• What is needed
Since the pictures are not wanted, reproduce only the rest of the records, exactly as given.

Top of Source material

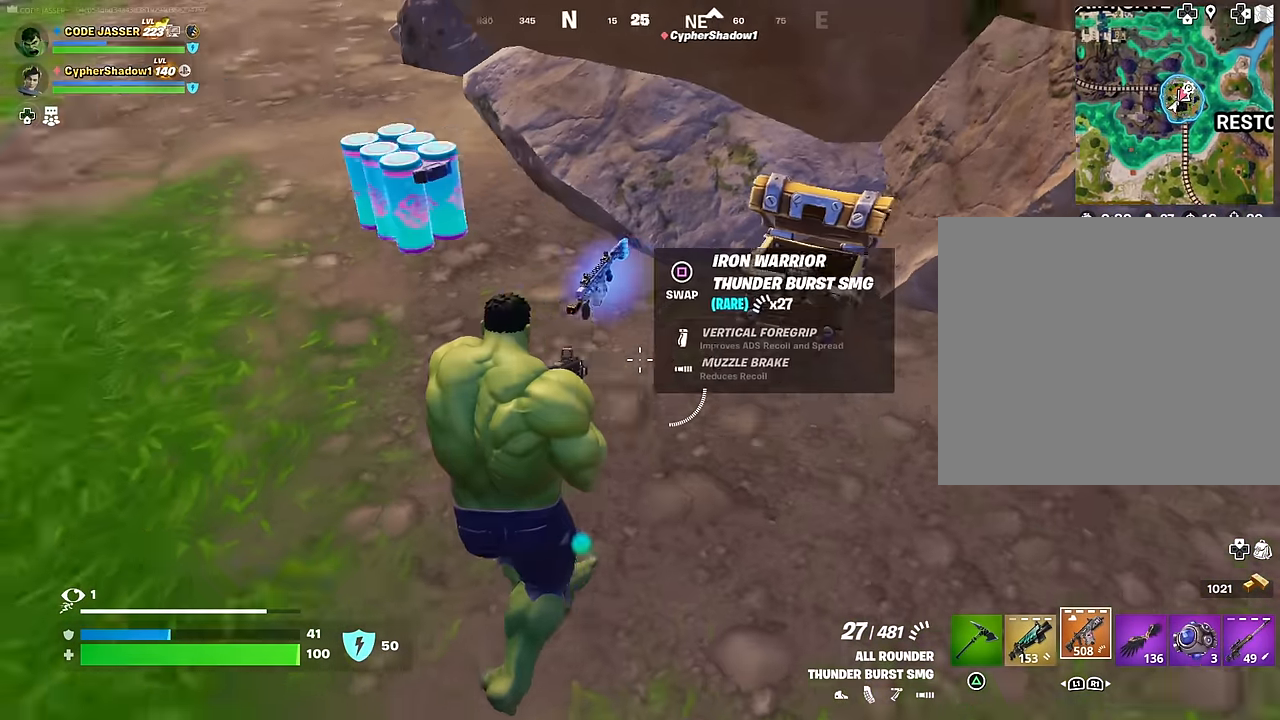
{"buttons": [], "left_stick": "up-left", "right_stick": "center", "events": [[67, "right_stick", "center"], [134, "left_stick", "left"], [317, "left_stick", "up-left"], [317, "right_stick", "up"], [434, "right_stick", "center"]]}
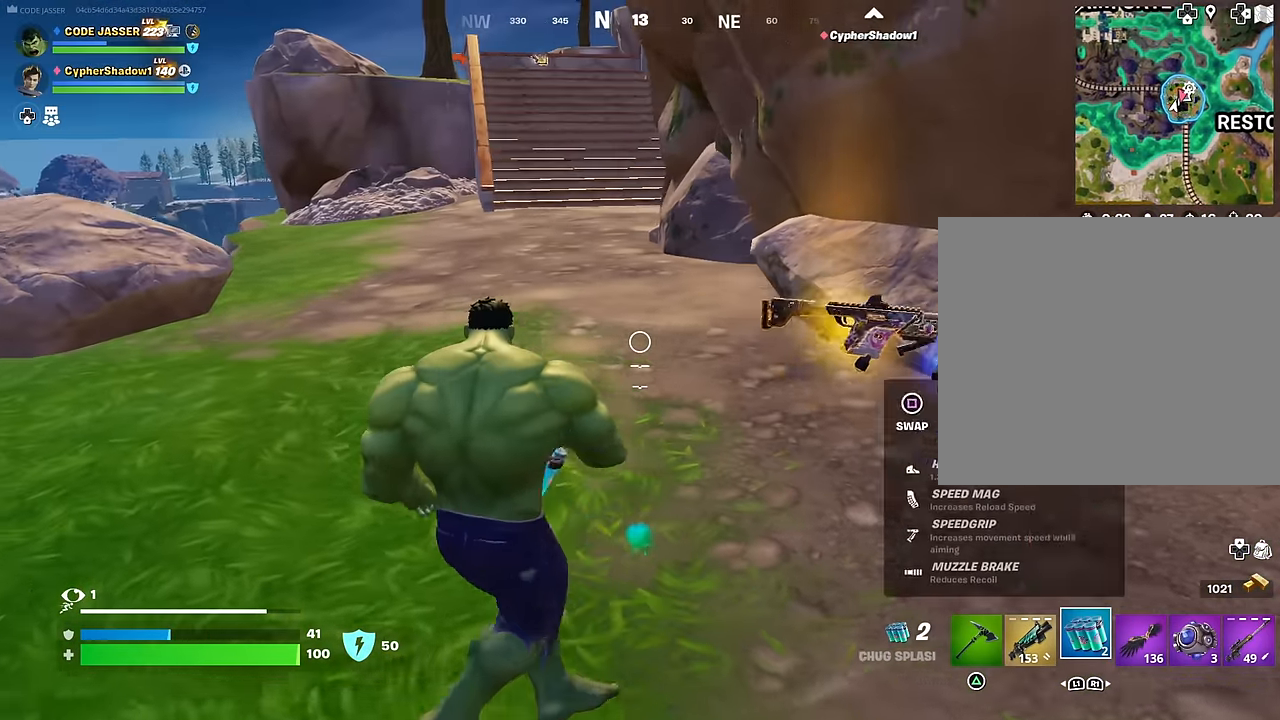
{"buttons": [], "left_stick": "center", "right_stick": "center", "events": [[84, "right_stick", "down-right"], [117, "R2", "down"], [150, "R2", "up"], [250, "R2", "down"], [284, "right_stick", "center"], [317, "left_stick", "center"], [334, "R2", "up"]]}
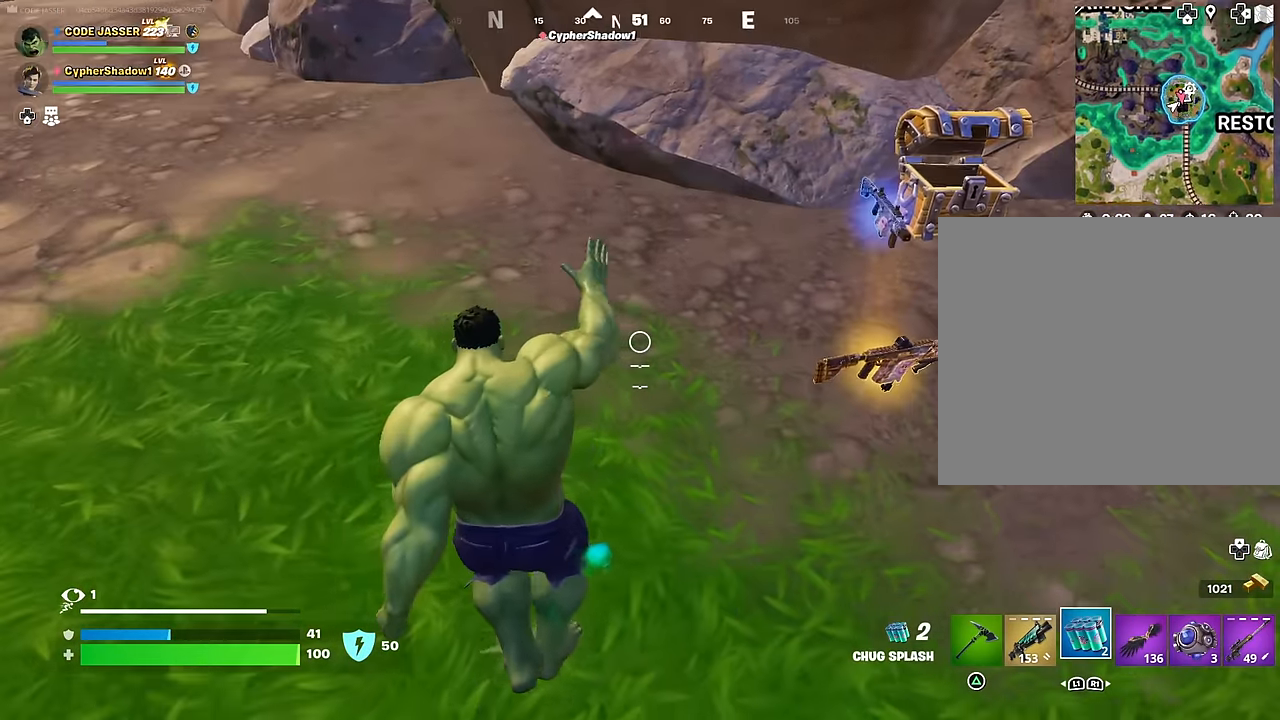
{"buttons": [], "left_stick": "center", "right_stick": "center", "events": []}
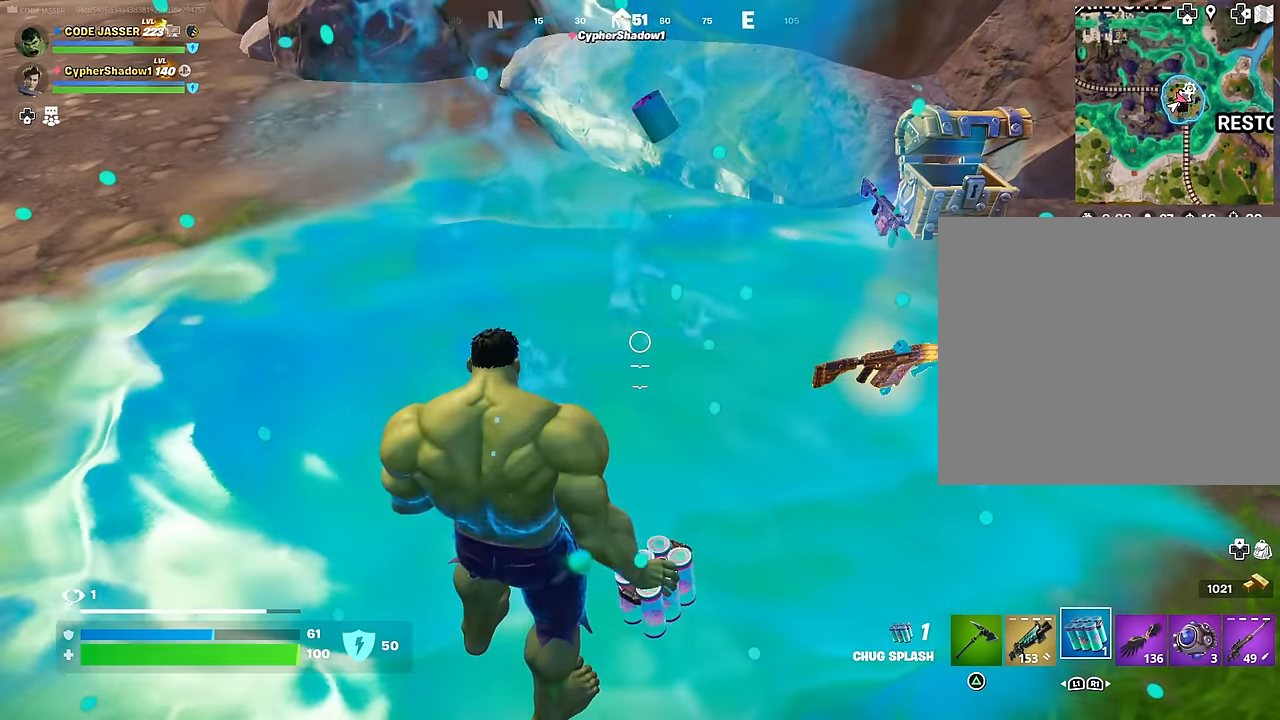
{"buttons": [], "left_stick": "right", "right_stick": "center", "events": [[117, "R2", "down"], [184, "R2", "up"], [267, "R2", "down"], [350, "R2", "up"], [500, "left_stick", "right"]]}
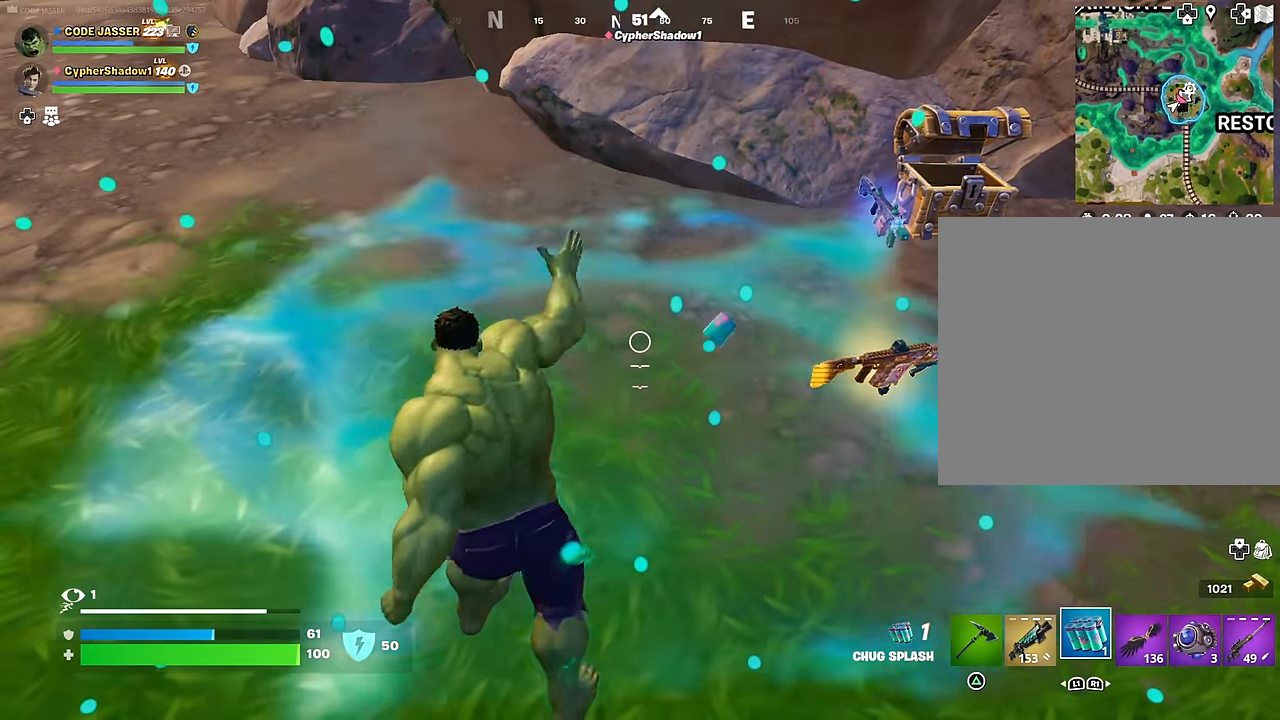
{"buttons": ["L3"], "left_stick": "up-left", "right_stick": "up-left", "events": [[100, "right_stick", "right"], [217, "right_stick", "center"], [250, "left_stick", "down"], [300, "SQUARE", "down"], [350, "SQUARE", "up"], [384, "left_stick", "left"], [434, "left_stick", "up-left"], [450, "L3", "down"], [484, "right_stick", "up-left"]]}
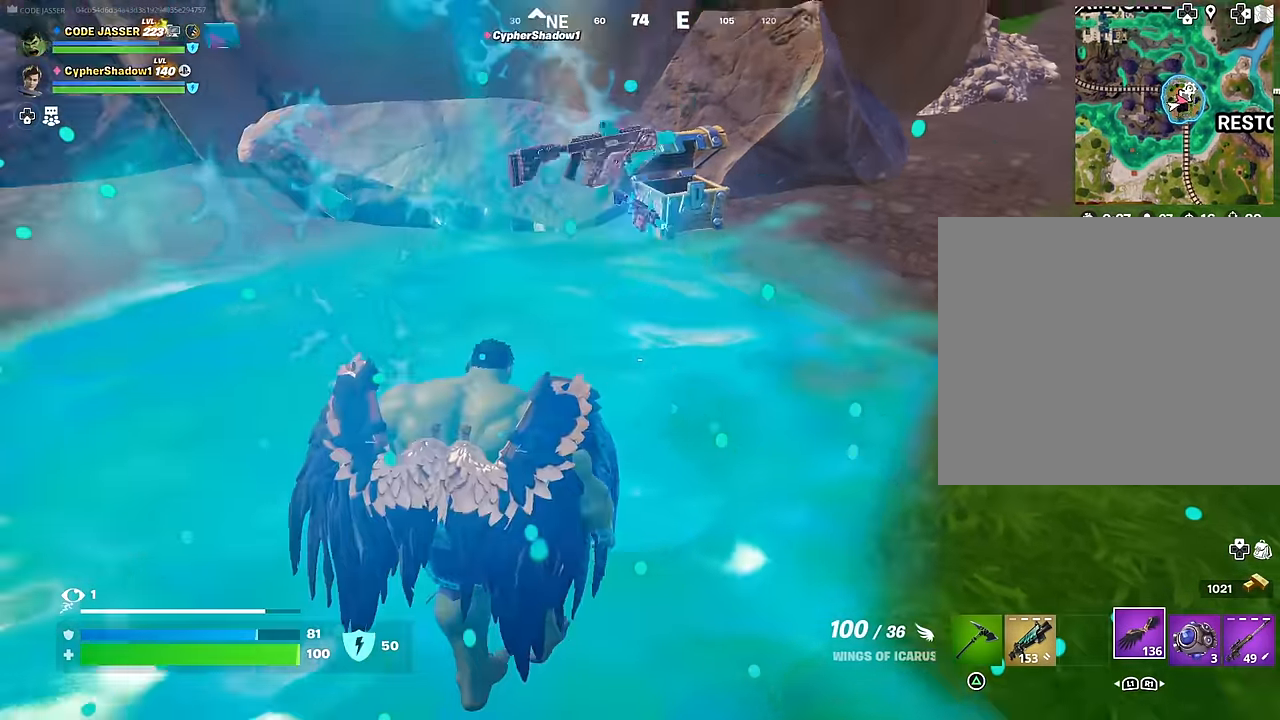
{"buttons": ["L1"], "left_stick": "up-left", "right_stick": "center", "events": [[67, "L3", "up"], [217, "right_stick", "center"], [467, "L1", "down"]]}
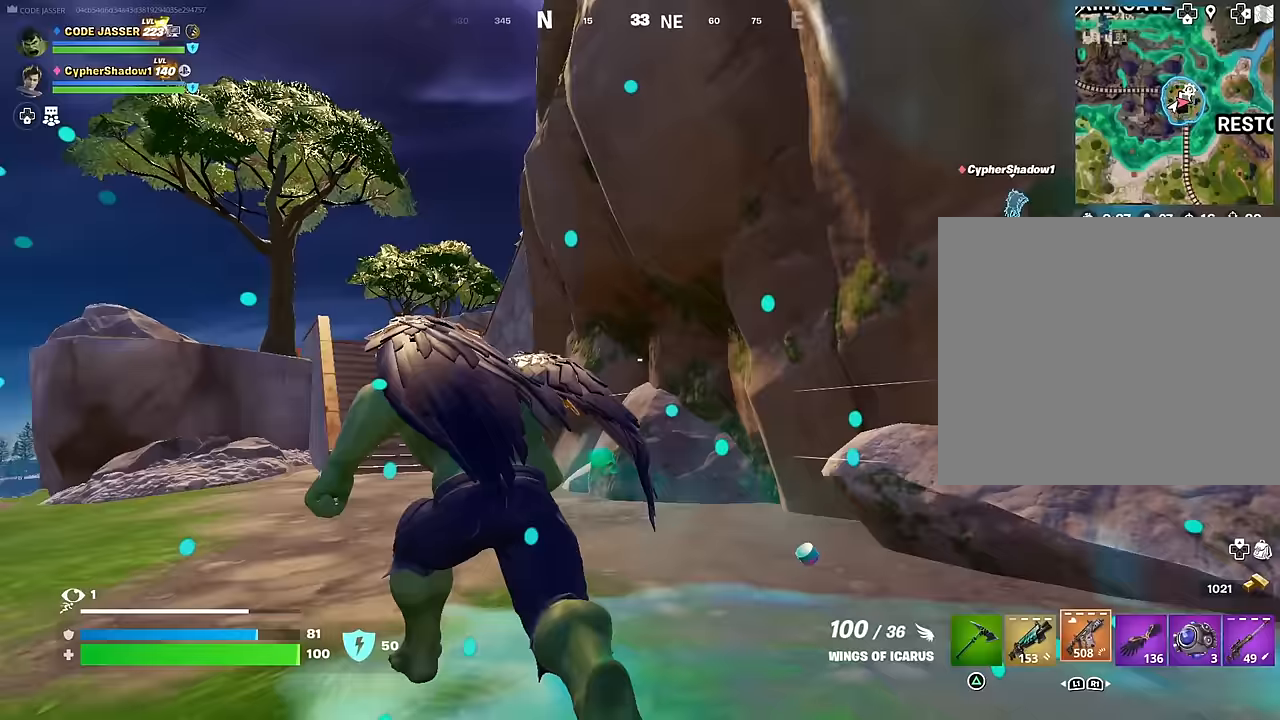
{"buttons": [], "left_stick": "up", "right_stick": "center", "events": [[33, "L1", "up"], [117, "L1", "down"], [167, "right_stick", "up"], [217, "L1", "up"], [283, "right_stick", "center"], [317, "CROSS", "down"], [400, "CROSS", "up"], [433, "left_stick", "up"]]}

Bottom of Source material

• Solution for this problem
{"buttons": [], "left_stick": "up-left", "right_stick": "center", "events": [[67, "right_stick", "center"], [134, "left_stick", "left"], [317, "left_stick", "up-left"], [317, "right_stick", "up"], [434, "right_stick", "center"]]}
{"buttons": [], "left_stick": "center", "right_stick": "center", "events": [[84, "right_stick", "down-right"], [117, "R2", "down"], [150, "R2", "up"], [250, "R2", "down"], [284, "right_stick", "center"], [317, "left_stick", "center"], [334, "R2", "up"]]}
{"buttons": [], "left_stick": "center", "right_stick": "center", "events": []}
{"buttons": [], "left_stick": "right", "right_stick": "center", "events": [[117, "R2", "down"], [184, "R2", "up"], [267, "R2", "down"], [350, "R2", "up"], [500, "left_stick", "right"]]}
{"buttons": ["L3"], "left_stick": "up-left", "right_stick": "up-left", "events": [[100, "right_stick", "right"], [217, "right_stick", "center"], [250, "left_stick", "down"], [300, "SQUARE", "down"], [350, "SQUARE", "up"], [384, "left_stick", "left"], [434, "left_stick", "up-left"], [450, "L3", "down"], [484, "right_stick", "up-left"]]}
{"buttons": ["L1"], "left_stick": "up-left", "right_stick": "center", "events": [[67, "L3", "up"], [217, "right_stick", "center"], [467, "L1", "down"]]}
{"buttons": [], "left_stick": "up", "right_stick": "center", "events": [[33, "L1", "up"], [117, "L1", "down"], [167, "right_stick", "up"], [217, "L1", "up"], [283, "right_stick", "center"], [317, "CROSS", "down"], [400, "CROSS", "up"], [433, "left_stick", "up"]]}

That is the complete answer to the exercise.